Exercise objective> Where in the records does the word "combinaison" appear? Copy each line that holds it.

Input>
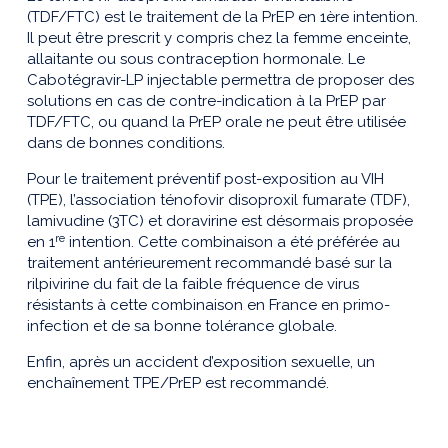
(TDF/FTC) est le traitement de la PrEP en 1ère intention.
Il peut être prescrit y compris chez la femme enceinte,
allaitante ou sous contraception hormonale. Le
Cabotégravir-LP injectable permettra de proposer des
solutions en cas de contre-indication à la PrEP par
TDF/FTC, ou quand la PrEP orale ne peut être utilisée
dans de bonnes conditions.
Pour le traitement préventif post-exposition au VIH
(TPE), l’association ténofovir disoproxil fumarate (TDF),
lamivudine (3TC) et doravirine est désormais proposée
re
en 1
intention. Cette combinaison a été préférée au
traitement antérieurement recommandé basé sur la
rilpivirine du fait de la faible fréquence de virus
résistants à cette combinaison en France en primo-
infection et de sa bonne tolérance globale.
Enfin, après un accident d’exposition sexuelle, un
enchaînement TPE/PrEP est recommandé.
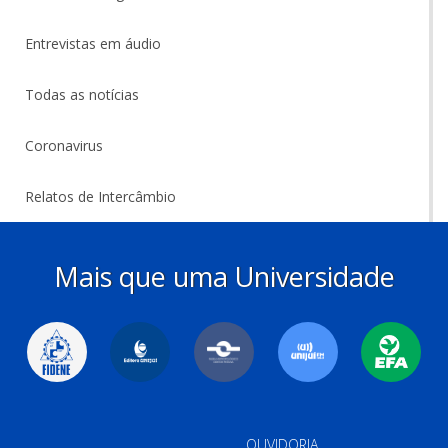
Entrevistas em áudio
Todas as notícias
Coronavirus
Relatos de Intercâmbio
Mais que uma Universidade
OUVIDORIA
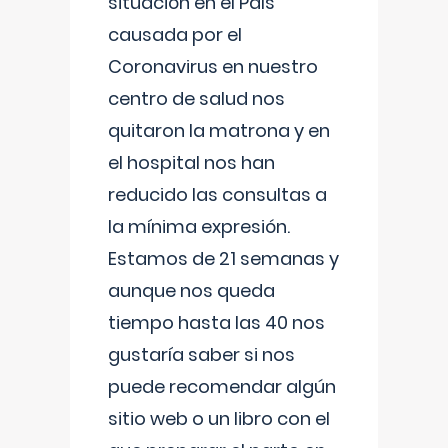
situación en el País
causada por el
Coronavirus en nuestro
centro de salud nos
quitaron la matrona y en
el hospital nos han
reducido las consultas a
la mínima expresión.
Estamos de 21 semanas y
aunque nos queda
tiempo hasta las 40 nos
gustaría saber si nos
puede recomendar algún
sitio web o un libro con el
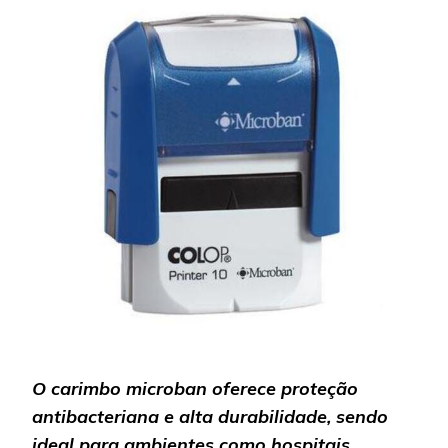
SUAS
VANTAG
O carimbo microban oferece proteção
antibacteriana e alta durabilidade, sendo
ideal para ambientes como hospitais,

Solution below>
intention. Cette combinaison a été préférée au
résistants à cette combinaison en France en primo-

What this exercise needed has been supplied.